2 sayı fark var arada yahu, boşluk arayıp garanti şut tercih edeceğine ya da içeri drive edip, turnike deneyip en azından foul aldırma ihtimalini düşüneceğine gidip 3 sayı mesafesinin de gerisinden 3lük kullanıyorsun. hay ben senin tercihine!!. al işte kahraman oldun bir anda!
yunanistanın bu kadar kötü oynamasına rağmen kaybettiğimiz maçtır. tabi bunun sebebini tek bir oyuncuya veya tek bir teknik adama bağlamak anlamsızdır. ve basketbol bizim televizyondan gördüğümüz oyunla sınırlı değildir. şimdi hatalı da olsa benim düşüncelerime geleyim:
öncelikle tanyevic, en dandik maçlarda bile oynatmadığı barış' ı bu maçta kritik zamanda 3 dk falan oynatmıştır ve barış da hücum faul yapmıştır, bir eksi burdan barışa değil tabi. son 5 dkda tamamen kısa oyunculara döndü ki yunanistan bizim oyuncularımıza karşılık oyuncu aldıkları için bize yaramadı bence. çünkü onların kısaları bizim kısalara göre daha etkiliydi.
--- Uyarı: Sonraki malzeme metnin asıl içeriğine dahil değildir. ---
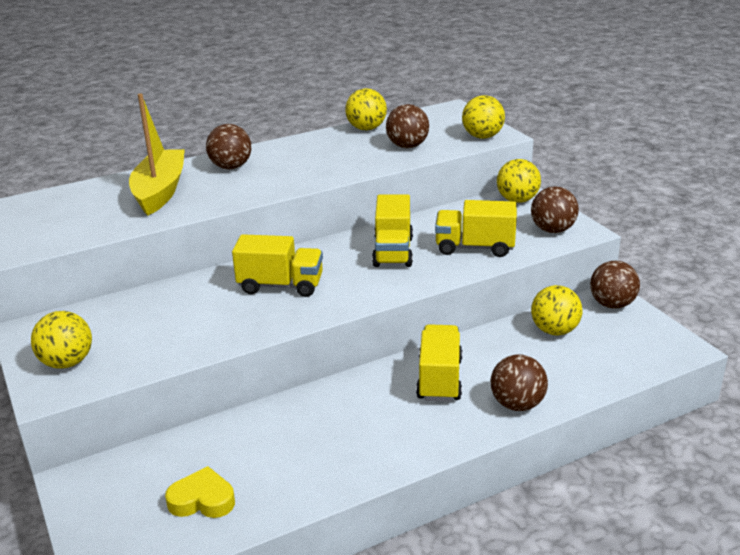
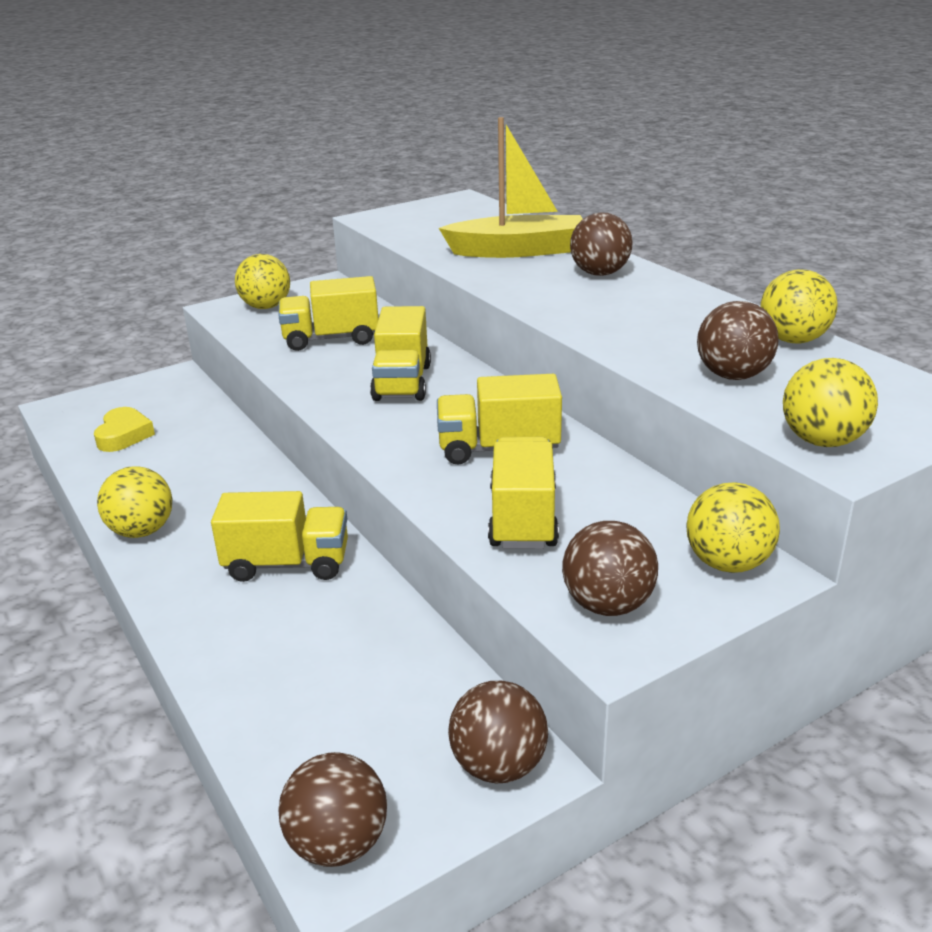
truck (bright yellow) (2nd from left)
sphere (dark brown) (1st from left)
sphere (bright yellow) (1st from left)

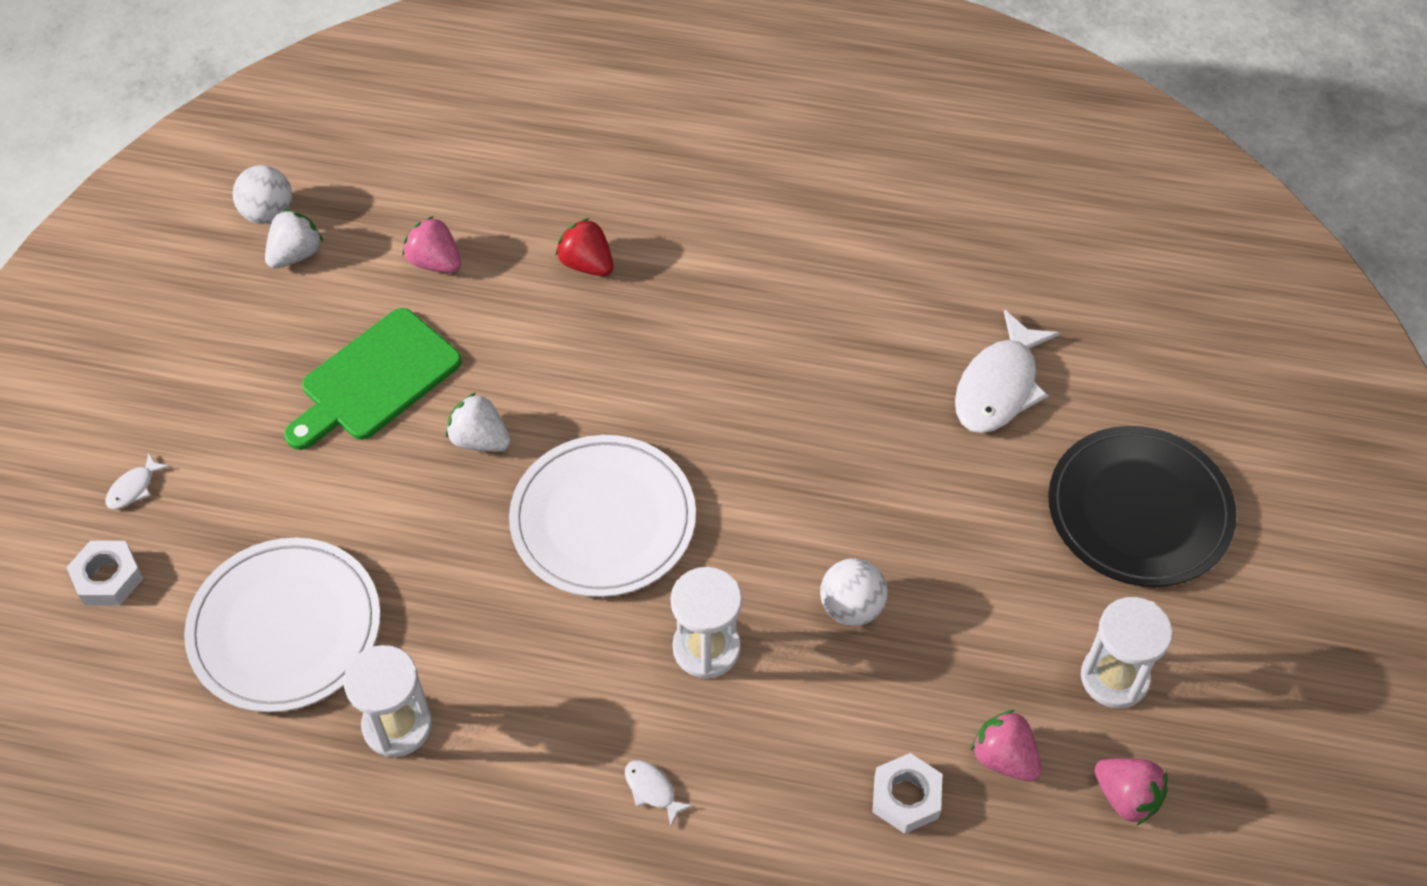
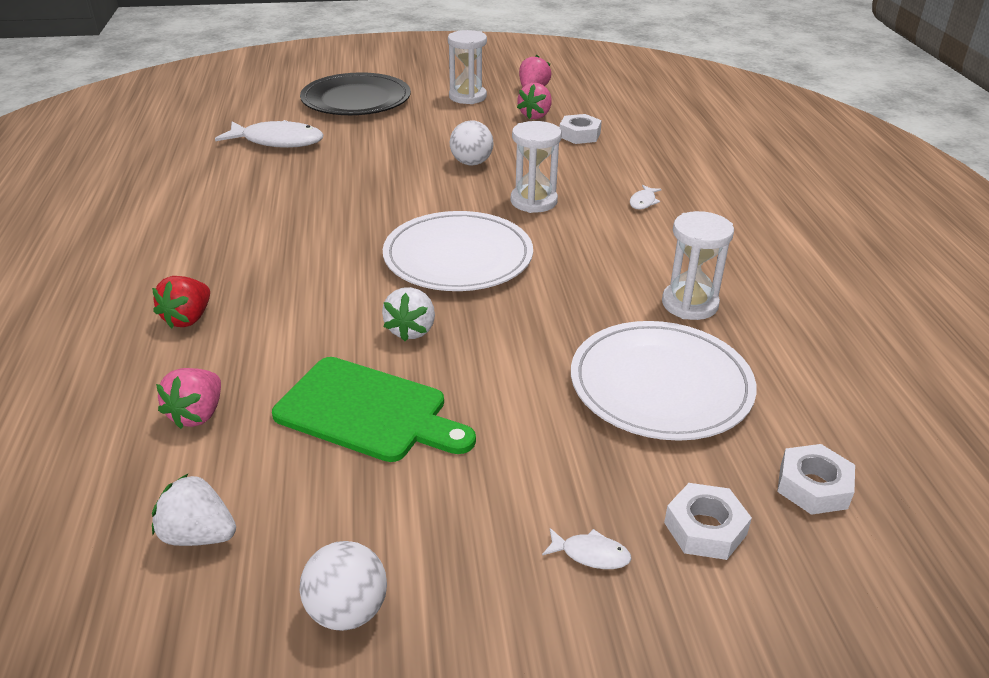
hex nut (pure white) (3rd from left)
sphere (pure white) (1st from left)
hidayet, ikinci turun başından beri hido' nun ritmini bulmasını bekliyorduk, bu maçta sevindik sonunda geri döndü dedik, hooop bir çok kolay bi hatalı pas, sonucunda top kaybı tabiki. sonra uzatmada topu çaldık getirdik, ersan hido' ya verdi, hido pozisyon yaratıp bir şutu atamadı yine ritmini bulamadın be hido.
ersan, çenesi açıldıktan sonra, ersan kapandı malesef... ama ona lafım yok belki ciddidir, belki darbe almaması gerekiyordur atıp tutmayayım. zaten ersan şu ana kadar ki oyunuyla hepimize yetti belki en iyi oyuncumuzdu. ayrıca,
hido baksın ersan' a milli takımda nasıl oynanılır görsün diyorum.
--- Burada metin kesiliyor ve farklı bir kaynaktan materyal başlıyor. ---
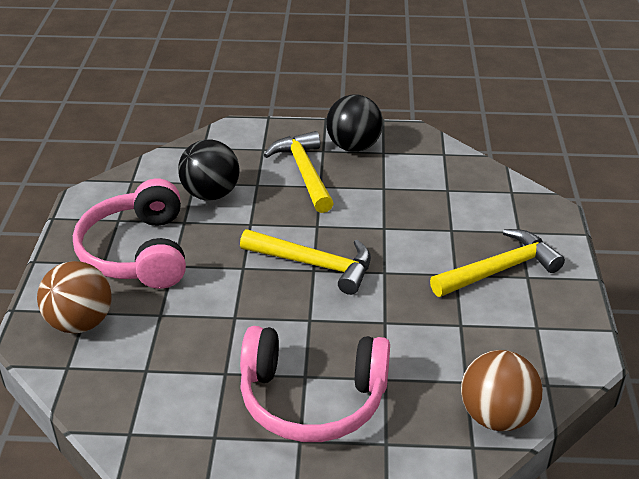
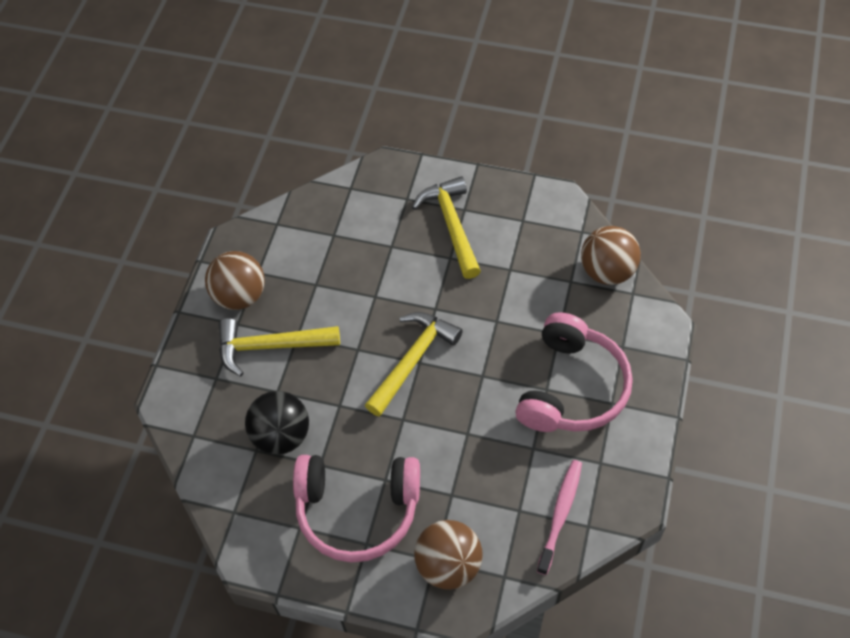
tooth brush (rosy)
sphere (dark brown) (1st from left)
semih, olmaz canım senden olmaz o kadar oyuncu var bak bir sana böyle diyorum. pota dibinden atarsın onlar bile girmez.
gerçi ben sevindim erken faul problemine girdi bugün diye. bilmiyorum ya basketbol zekası denen şeyden nasibini almamış ya da heyecandan falan kendini kaybediyor. sonuç olarak sana burda yer yok semih, anla şunu. ayrıca da al tanyevici, öp başına koy, onun yaptığını baban yapmaz sana.*
oğuz, bence bugün kötü oynamadı, elinden geleni yaptı sonuçta. sadece erken faul problemine girdi. sırtı dönük oynayabilen, yeteneği olan bir oyuncu.* ama daha geliştirecektir kendini.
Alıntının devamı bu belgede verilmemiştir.